Die Gemeinschaft ist das Herz von Bukvics Konzept. Ähnlich wie der Wifi-Tribe der digitalen Nomadin Julia wähle auch Rent24 sehr wohl aus, wer gut zur Gemeinschaft passt. „Einer für alle, alle für einen“, sagt er und klingt begeistert von seiner eigenen Idee. Künftig sollen sich die Mitglieder über eine Blockchain-Plattform austauschen und sich gegenseitig Aufträge vermitteln können. Wer im Sinne der Community besonders aktiv ist, erhält nicht nur digitale Währung, sondern auch Statuspunkte, die seinen Einfluss innerhalb der Gemeinschaft stärken.

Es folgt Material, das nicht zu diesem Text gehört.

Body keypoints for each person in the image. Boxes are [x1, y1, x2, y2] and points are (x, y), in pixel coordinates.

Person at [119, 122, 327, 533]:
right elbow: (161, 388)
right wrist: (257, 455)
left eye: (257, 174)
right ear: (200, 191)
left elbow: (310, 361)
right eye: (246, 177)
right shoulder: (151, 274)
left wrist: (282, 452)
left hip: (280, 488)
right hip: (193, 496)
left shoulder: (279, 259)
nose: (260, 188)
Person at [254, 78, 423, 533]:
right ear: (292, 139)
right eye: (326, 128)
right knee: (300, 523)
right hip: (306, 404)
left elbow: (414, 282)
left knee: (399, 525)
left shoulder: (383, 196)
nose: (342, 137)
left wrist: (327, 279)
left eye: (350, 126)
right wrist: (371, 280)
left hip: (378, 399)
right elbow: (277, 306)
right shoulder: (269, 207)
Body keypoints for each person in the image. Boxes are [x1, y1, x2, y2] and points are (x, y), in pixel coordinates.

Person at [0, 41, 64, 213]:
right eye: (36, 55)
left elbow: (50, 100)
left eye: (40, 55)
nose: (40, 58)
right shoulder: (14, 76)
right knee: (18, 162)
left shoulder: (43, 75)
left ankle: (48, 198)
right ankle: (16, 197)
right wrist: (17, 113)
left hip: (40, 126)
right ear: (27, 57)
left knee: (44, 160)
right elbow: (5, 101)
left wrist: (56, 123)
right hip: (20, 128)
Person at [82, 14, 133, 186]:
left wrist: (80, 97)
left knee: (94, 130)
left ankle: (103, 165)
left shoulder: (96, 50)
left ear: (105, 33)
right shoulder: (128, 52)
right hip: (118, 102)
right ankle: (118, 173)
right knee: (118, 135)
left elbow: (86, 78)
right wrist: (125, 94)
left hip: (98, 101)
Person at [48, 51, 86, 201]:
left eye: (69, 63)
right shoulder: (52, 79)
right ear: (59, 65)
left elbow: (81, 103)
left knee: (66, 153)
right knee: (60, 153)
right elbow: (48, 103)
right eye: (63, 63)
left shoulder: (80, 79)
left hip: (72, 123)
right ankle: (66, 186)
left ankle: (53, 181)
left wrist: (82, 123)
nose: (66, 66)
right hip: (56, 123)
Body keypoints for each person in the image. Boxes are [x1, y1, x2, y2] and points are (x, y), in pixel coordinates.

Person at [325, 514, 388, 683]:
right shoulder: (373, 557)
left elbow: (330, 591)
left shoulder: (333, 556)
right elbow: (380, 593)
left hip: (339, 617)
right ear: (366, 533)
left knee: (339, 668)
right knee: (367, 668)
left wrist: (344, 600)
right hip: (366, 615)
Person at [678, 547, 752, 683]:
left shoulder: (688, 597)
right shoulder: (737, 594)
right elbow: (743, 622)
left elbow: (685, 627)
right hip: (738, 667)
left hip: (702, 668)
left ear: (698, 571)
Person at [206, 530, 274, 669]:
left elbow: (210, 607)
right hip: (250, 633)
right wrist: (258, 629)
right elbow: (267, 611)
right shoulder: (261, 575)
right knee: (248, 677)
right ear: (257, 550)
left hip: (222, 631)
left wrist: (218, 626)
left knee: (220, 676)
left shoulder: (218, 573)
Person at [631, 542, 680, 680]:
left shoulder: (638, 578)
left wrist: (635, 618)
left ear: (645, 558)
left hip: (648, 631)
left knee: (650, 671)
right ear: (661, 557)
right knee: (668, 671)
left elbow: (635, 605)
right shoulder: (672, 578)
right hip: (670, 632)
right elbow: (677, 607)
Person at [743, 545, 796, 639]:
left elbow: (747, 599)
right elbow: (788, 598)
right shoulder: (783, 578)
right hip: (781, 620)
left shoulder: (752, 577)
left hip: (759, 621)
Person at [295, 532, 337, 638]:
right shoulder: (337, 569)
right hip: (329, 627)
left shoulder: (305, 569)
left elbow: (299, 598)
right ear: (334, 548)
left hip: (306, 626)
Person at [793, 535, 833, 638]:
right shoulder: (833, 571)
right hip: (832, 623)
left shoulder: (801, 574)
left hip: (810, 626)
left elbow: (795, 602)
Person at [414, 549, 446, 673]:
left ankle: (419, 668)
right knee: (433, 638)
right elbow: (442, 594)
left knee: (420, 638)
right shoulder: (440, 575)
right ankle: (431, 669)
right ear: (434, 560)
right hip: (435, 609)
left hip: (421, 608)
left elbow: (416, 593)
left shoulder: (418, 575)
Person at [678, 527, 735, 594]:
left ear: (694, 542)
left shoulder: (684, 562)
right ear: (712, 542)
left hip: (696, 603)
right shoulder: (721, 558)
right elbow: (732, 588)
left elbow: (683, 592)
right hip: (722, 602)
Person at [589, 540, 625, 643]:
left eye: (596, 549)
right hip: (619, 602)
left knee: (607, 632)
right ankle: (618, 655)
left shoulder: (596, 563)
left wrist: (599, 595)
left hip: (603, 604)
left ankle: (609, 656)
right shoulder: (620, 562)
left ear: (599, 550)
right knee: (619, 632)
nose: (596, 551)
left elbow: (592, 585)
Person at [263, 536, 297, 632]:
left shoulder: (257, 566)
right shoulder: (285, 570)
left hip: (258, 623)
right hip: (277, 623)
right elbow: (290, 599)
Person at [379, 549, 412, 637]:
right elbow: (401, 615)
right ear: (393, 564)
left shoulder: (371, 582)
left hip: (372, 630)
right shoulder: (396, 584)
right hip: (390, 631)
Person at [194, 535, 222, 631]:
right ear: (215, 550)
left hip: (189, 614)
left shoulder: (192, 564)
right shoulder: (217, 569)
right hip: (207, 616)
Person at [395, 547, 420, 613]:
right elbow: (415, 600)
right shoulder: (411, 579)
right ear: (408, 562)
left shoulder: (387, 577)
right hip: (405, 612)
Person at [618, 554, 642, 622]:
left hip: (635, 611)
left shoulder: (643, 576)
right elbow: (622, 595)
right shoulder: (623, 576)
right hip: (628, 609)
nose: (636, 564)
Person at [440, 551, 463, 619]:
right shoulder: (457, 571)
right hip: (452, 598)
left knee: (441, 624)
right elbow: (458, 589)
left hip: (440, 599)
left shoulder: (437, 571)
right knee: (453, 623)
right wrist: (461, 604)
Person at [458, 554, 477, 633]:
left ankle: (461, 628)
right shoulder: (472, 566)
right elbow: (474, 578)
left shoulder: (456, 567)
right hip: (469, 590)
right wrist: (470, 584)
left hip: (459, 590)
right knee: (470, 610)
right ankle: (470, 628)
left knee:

Und die Work-Life-Balance?

Diese neue Gemeinschaft führt zu Innovationen, aber auch zu einer recht unausgeglichenen Work-Life-Balance, wie man bei Rent24 sehen kann. Bukvic stöhnt: „Das ist echt die Standardfrage. Das ist natürlich nichts für Familien!“ Es entspricht aus seiner Sicht eher einem Konzept für eine bestimmte Lebensphase – und Gründer arbeiten ohnehin durch. „Du bist hier nie allein. Auch nicht, wenn du dir nachts um zwei einen Kaffee machst, weil du nicht schlafen kannst, weil du gerade erfahren hast, dass du für dein Projekt den Zuschlag bekommen hast.“

Diese Schlaflosigkeit, ja, die ist zu spüren. Die Laptops werden erst an der Bettkante zugeklappt – und die wird spät aufgesucht. Der Gesprächsbedarf der jungen Gründer ist groß, die ganze Nacht hindurch. Ruhig wird es hier nie – auch nicht für die, die gerne schlafen würden.